73. Hégémonie politique et union européenne
Napoléon à Sainte-Hélène évoque la dimension pan-européenne de son projet politique devant Las Cases et montre que, pour lui, le projet d’un grand Empire avait des enjeux sur des plans multiples mais constituait aussi une occasion historique sans précédent.

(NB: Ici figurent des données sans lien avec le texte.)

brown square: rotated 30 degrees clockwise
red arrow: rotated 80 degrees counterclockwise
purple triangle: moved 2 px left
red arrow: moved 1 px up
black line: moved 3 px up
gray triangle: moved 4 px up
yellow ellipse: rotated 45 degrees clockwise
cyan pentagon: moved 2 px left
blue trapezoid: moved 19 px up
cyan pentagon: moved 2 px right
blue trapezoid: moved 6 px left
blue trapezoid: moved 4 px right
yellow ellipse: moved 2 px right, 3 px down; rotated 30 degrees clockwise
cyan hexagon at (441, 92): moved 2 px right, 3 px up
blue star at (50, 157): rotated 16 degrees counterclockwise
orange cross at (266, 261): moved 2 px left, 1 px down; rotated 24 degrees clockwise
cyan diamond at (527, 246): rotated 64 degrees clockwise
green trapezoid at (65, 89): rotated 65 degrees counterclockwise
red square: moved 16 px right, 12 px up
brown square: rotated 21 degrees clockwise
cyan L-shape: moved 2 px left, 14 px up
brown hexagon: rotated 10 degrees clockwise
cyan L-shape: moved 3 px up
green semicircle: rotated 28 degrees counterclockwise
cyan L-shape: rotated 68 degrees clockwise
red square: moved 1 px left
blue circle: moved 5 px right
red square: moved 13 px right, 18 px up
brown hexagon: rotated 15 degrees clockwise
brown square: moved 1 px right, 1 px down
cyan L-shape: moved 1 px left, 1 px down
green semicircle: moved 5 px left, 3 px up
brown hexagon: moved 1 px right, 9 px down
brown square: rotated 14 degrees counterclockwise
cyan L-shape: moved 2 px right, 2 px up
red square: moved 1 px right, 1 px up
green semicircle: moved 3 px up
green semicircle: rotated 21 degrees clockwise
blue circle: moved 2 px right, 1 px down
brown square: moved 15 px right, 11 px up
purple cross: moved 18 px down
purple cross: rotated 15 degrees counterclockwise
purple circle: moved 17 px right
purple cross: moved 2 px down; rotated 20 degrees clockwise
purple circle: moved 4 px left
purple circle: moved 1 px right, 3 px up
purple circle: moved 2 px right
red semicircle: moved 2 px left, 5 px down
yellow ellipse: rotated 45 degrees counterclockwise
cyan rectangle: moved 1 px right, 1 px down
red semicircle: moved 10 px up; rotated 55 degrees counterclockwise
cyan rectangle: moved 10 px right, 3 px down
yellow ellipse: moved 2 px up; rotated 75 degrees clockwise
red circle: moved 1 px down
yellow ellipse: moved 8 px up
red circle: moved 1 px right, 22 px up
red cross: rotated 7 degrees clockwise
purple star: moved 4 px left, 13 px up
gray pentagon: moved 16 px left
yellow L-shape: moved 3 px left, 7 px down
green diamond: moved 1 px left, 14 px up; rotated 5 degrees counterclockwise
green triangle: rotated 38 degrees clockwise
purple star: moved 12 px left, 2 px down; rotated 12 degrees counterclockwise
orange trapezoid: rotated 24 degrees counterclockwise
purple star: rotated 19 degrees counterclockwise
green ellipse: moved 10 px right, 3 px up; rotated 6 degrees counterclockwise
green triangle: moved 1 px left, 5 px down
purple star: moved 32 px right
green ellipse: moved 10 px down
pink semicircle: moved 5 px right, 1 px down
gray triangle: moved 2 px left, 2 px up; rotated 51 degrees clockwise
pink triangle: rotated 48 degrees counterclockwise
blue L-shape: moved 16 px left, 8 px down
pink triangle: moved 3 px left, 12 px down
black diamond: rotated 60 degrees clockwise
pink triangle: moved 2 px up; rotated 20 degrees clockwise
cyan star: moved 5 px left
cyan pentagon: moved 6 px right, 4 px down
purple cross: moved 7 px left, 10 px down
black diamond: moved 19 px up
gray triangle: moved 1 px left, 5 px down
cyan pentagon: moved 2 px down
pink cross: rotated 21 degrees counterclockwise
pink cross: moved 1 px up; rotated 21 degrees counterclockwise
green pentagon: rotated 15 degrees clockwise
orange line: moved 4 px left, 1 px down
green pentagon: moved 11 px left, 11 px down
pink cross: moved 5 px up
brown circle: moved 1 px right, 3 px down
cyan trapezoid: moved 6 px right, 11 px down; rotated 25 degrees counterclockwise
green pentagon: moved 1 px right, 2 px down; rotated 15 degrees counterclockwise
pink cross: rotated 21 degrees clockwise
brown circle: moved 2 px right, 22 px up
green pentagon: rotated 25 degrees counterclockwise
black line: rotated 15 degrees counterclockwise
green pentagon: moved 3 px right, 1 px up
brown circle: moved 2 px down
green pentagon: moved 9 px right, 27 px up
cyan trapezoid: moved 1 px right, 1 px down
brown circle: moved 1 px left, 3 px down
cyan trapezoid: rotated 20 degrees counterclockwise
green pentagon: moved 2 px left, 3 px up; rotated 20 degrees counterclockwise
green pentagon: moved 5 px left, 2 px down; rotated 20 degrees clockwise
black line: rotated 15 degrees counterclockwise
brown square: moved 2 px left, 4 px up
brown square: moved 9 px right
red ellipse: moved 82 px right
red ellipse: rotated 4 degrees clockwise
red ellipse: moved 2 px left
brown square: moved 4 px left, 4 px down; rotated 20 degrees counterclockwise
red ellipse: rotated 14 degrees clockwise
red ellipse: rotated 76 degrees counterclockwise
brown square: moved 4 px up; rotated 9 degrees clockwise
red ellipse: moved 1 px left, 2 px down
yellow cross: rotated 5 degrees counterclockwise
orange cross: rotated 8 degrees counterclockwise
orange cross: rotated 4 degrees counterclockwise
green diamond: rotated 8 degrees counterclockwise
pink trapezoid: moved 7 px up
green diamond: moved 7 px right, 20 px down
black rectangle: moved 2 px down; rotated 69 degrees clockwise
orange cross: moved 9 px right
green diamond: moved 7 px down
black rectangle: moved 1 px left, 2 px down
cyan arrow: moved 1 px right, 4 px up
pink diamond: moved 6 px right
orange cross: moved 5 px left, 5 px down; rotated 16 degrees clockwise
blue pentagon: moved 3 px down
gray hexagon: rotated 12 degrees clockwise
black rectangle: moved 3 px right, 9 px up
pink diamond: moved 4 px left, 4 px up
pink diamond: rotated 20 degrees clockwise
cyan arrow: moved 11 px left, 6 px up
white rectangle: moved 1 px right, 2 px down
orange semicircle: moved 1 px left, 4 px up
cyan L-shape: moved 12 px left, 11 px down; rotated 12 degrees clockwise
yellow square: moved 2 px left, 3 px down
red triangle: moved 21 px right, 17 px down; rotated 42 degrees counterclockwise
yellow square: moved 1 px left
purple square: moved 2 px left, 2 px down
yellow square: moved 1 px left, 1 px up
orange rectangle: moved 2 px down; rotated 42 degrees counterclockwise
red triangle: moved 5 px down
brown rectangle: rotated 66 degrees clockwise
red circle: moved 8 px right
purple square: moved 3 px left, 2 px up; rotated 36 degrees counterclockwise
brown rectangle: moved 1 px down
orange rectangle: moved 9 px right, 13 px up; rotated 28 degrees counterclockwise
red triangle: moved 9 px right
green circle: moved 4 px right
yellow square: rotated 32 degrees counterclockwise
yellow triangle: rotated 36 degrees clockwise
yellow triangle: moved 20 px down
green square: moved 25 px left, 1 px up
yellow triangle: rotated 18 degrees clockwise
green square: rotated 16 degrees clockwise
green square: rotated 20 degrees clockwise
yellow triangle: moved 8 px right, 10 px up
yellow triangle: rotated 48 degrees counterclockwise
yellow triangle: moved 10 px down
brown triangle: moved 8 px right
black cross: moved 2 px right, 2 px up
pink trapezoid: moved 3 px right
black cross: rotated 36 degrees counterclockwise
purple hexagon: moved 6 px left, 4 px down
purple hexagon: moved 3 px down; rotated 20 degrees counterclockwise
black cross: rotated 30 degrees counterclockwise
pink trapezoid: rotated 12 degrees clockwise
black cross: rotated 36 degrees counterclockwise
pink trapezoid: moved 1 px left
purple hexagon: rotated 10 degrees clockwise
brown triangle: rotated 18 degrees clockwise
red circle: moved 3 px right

Une de mes plus grandes pensées avait été l’agglomération, la concentration des mêmes peuples géographiques qu’ont dissous, morcelés les révolutions et la politique. Ainsi, l’on compte en Europe, bien qu’épars, plus de trente millions de Français, quinze millions d’Espagnols, quinze millions d’Italiens, trente millions d’Allemands : j’eusse voulu faire de chacun de ces peuples un seul et même corps de nation. C’est avec un tel cortège qu’il eût été beau de s’avancer dans la postérité et la bénédiction des siècles. Je me sentais digne de cette gloire.
Après cette simplification sommaire, il eût été plus possible de se livrer à la chimère du beau idéal de la civilisation : c’est dans cet état de choses qu’on eût trouvé plus de chances d’amener partout l’unité des codes, celle des principes, des opinions, des sentiments, des vues et des intérêts. Alors peut-être à la faveur des lumières universellement répandues, devenait-il permis de rêver, pour la grande famille européenne, l’application du congrès américain, ou celle des Amphictyons de la Grècelxxxvii ; et quelle perspective alors de force, de grandeur, de jouissance, de prospérité ! Quel grand et magnifique spectacle.
Napoléon Bonaparte, propos du 11 novembre 1816, cité par Las Cases, Mémorial de Sainte-Hélène (1822–1823).
Pour lire le texte original en ligne (édition de 1823) : https://babel.hathitrust.org/cgi/pt?id=nyp.33433069328346
lxxxvii Le Conseil des Amphictyons, à Delphes, également proposé comme modèle par Henri IV, selon ce que rapporte Sully, se donnait pour objet la régulation des affaires publiques.